#### ACTIVITY
The number of lines holding "shadow" is all you should give; count them in the records below.

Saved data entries
⟨

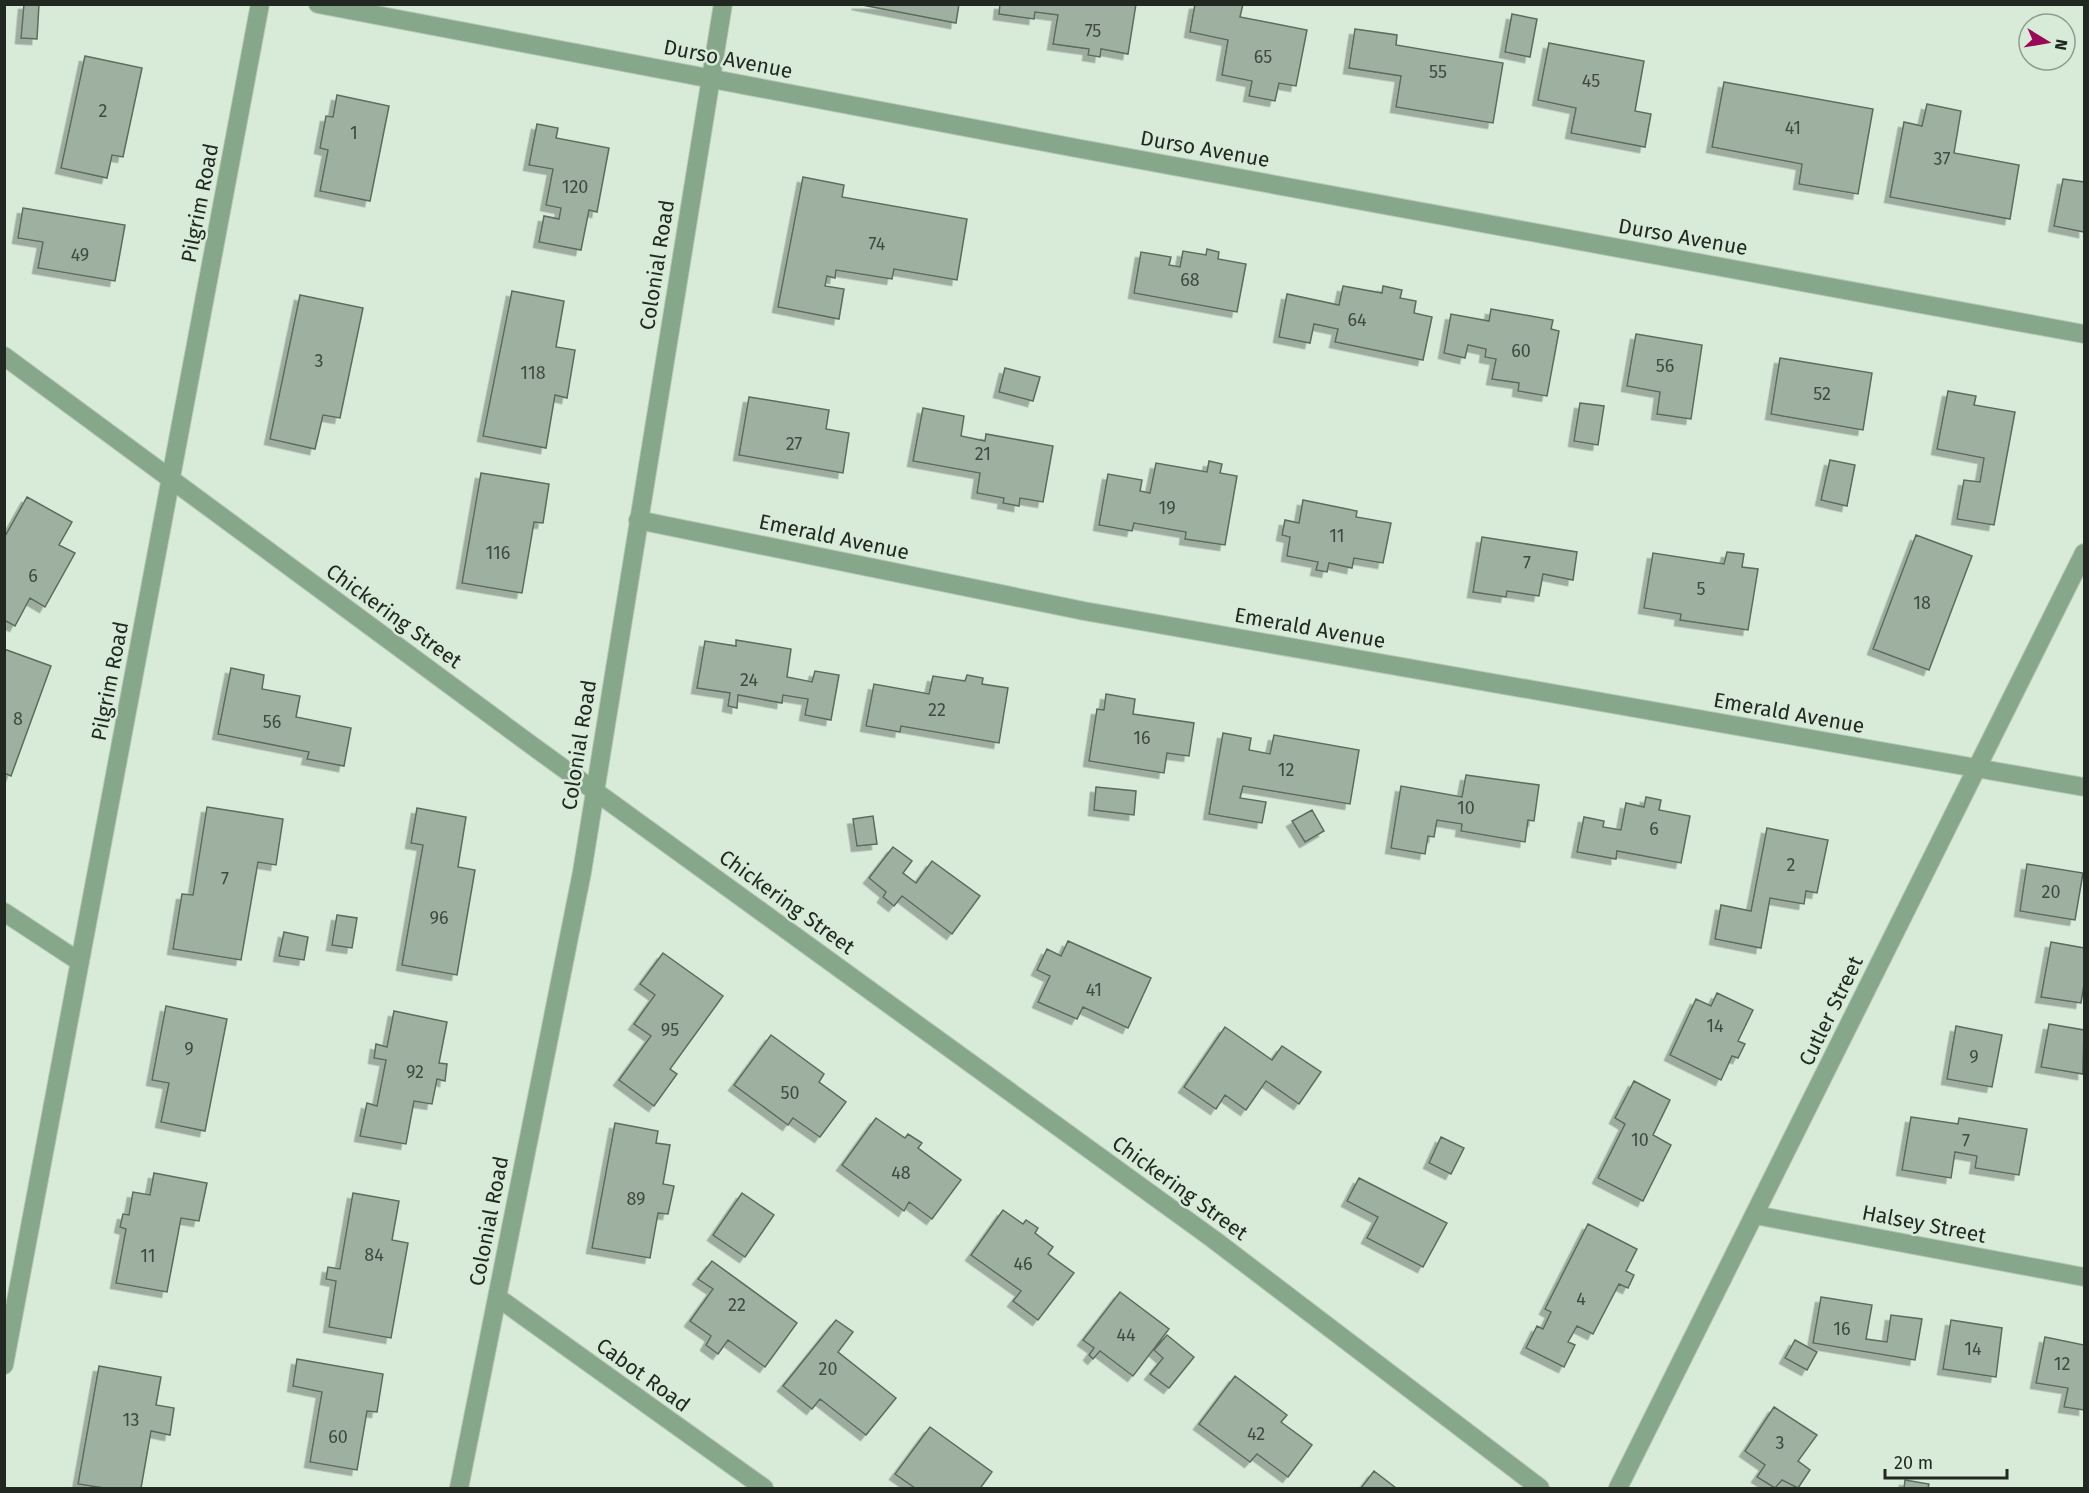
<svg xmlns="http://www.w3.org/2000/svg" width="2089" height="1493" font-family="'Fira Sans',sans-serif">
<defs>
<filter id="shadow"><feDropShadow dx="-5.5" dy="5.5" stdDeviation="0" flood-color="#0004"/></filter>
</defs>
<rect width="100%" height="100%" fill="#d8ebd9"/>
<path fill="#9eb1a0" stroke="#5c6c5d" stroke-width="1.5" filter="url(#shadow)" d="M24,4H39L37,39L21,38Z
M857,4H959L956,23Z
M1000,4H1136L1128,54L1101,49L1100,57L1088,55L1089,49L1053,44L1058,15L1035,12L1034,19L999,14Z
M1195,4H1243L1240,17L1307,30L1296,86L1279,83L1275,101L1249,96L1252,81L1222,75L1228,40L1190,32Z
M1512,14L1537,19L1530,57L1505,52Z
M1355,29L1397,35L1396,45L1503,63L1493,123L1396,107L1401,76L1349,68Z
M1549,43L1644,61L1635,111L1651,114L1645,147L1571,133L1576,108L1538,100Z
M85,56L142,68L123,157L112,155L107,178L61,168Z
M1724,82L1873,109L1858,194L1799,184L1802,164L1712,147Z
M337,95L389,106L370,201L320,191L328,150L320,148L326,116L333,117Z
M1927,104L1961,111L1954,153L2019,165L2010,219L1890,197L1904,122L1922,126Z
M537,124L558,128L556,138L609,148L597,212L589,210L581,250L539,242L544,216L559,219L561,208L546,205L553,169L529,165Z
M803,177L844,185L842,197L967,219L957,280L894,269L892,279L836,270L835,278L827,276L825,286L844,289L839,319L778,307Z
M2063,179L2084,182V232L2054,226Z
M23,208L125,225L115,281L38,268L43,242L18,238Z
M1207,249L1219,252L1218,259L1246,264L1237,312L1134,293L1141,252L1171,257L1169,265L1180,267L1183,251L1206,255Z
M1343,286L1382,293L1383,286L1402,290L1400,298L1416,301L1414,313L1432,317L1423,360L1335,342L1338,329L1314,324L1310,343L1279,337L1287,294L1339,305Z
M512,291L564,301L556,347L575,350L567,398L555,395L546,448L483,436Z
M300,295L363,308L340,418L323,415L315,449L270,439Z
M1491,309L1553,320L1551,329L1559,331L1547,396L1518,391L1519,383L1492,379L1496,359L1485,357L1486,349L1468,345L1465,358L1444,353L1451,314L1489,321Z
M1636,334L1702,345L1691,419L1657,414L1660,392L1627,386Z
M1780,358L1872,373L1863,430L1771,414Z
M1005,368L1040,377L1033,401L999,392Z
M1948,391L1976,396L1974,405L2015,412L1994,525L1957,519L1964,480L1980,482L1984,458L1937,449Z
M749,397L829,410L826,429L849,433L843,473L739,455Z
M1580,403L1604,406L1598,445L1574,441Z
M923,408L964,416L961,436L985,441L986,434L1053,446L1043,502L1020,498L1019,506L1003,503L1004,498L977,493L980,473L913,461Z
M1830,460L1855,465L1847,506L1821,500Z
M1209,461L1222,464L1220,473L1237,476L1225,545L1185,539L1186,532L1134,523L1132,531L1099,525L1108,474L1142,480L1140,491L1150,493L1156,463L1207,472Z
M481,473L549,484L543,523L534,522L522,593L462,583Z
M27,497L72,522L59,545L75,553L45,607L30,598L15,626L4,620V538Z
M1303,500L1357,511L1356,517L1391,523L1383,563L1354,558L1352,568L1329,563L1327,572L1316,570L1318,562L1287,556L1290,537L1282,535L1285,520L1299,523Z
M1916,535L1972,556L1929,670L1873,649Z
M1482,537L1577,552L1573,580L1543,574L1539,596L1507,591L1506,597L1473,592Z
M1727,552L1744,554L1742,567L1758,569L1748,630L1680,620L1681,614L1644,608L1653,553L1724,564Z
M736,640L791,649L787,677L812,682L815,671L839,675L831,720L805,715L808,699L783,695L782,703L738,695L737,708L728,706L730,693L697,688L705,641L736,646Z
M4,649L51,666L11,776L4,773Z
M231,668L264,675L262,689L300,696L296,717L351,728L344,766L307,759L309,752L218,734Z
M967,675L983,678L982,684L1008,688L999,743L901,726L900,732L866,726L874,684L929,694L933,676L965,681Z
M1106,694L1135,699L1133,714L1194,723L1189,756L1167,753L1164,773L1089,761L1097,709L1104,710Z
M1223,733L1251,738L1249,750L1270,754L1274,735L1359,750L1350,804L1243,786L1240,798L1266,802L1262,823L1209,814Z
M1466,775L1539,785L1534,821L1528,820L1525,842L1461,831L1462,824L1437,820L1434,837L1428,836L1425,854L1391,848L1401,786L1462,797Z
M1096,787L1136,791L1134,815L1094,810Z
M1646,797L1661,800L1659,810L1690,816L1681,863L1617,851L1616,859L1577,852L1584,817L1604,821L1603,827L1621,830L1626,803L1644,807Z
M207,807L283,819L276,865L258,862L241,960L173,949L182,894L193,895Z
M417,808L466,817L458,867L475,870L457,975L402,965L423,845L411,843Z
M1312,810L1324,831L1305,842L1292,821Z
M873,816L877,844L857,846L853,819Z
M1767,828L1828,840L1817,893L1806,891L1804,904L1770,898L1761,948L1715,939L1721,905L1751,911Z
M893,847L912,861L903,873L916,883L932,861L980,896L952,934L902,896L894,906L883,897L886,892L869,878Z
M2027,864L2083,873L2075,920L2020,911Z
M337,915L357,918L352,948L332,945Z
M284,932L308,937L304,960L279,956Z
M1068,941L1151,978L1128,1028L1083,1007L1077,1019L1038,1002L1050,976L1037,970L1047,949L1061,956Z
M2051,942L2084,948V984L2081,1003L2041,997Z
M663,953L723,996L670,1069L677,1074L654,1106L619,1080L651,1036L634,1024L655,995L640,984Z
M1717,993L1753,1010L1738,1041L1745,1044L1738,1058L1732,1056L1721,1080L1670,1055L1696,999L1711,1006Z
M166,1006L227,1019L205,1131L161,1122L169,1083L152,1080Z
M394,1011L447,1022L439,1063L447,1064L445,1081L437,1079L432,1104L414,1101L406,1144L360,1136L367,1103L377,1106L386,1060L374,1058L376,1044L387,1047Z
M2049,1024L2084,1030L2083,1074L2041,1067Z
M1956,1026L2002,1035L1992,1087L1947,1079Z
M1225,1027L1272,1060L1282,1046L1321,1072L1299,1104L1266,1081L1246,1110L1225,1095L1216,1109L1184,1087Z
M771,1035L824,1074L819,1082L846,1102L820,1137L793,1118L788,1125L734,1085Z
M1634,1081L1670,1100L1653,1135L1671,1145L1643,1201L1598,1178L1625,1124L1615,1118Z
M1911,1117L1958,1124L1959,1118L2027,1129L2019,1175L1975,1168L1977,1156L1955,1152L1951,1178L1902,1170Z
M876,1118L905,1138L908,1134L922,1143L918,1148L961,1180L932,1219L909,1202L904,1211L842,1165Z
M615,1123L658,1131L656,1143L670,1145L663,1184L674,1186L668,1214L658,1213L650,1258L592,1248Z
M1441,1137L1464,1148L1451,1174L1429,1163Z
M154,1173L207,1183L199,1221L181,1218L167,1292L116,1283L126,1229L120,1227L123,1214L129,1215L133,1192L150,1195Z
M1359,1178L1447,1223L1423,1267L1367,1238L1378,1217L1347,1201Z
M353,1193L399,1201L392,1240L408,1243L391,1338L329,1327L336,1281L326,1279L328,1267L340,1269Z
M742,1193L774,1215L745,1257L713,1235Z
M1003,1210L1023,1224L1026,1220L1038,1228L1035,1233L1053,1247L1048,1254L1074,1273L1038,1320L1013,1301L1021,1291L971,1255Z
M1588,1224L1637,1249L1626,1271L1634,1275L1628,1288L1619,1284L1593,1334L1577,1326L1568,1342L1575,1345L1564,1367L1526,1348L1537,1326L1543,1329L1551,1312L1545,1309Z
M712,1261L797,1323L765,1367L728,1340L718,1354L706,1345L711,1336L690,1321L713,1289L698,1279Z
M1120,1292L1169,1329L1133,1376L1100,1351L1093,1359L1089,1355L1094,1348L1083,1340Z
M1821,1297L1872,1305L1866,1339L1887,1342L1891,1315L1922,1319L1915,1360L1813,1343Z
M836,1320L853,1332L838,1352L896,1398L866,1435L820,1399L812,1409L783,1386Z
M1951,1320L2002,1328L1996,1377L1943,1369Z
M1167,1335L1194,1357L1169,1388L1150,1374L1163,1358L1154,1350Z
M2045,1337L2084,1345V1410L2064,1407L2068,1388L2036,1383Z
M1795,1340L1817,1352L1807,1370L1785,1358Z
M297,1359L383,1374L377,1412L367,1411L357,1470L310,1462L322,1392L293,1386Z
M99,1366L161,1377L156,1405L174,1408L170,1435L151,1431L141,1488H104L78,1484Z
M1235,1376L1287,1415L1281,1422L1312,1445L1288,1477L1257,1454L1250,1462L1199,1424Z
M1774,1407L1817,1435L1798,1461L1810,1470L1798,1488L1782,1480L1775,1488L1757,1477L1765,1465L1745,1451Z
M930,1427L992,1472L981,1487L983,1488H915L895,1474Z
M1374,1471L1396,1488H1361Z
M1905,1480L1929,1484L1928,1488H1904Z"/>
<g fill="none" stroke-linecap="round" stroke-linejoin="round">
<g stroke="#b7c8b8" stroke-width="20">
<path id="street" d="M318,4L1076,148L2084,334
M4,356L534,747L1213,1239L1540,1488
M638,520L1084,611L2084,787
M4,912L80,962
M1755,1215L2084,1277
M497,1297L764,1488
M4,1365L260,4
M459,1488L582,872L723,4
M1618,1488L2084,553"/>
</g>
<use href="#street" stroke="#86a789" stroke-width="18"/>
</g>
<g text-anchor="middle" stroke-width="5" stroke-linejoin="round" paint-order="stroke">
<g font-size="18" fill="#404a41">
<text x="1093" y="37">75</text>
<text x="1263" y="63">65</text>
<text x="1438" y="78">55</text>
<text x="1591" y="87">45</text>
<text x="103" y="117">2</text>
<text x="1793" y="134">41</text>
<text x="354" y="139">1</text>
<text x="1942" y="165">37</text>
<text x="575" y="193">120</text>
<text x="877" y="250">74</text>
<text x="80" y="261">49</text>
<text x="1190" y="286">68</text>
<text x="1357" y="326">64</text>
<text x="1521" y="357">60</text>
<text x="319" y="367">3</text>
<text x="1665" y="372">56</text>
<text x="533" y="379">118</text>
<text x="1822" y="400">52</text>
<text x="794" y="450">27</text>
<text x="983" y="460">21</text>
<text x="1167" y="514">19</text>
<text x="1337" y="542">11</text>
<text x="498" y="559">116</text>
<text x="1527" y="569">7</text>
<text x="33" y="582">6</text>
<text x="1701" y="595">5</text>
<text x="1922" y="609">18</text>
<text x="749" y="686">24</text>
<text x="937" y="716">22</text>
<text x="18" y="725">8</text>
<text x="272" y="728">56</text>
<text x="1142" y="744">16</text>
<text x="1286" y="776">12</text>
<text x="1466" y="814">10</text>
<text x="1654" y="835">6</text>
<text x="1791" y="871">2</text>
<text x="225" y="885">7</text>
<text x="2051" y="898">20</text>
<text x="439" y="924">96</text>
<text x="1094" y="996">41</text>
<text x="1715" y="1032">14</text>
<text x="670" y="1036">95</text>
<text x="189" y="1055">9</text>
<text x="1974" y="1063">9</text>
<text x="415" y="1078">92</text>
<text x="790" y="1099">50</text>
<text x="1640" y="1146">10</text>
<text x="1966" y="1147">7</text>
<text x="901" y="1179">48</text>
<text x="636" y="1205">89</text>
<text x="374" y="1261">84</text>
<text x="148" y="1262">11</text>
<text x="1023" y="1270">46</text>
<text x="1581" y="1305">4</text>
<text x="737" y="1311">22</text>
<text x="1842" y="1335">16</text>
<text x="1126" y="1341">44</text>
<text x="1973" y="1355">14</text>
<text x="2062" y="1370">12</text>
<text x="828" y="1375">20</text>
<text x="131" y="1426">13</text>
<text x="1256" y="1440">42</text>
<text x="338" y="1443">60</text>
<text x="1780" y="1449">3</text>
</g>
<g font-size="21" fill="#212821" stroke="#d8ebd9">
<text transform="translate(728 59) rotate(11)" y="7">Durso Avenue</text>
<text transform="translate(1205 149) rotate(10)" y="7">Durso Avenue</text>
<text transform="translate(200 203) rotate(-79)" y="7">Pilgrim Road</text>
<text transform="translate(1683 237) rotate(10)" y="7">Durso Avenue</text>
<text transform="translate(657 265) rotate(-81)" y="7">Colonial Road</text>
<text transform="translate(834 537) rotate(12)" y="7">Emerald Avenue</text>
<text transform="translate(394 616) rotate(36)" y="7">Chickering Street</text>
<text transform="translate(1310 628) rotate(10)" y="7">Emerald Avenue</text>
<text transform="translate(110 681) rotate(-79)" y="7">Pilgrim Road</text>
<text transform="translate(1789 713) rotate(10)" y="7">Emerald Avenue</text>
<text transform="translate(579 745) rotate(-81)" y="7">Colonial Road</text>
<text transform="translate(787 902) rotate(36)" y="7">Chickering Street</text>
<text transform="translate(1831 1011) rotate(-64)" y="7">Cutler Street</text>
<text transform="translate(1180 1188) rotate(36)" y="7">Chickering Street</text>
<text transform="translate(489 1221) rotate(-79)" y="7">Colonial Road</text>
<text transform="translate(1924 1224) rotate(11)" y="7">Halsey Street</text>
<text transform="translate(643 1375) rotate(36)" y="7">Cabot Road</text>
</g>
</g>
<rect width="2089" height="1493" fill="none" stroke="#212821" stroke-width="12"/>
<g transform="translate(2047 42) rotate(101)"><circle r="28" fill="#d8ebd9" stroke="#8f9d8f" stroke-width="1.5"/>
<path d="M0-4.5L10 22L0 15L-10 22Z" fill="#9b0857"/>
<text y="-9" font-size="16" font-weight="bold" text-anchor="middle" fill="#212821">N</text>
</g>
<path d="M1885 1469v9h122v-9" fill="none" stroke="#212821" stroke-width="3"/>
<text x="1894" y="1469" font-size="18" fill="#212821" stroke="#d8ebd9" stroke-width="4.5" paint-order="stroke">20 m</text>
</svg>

⟩

#### TASK RESPONSE
2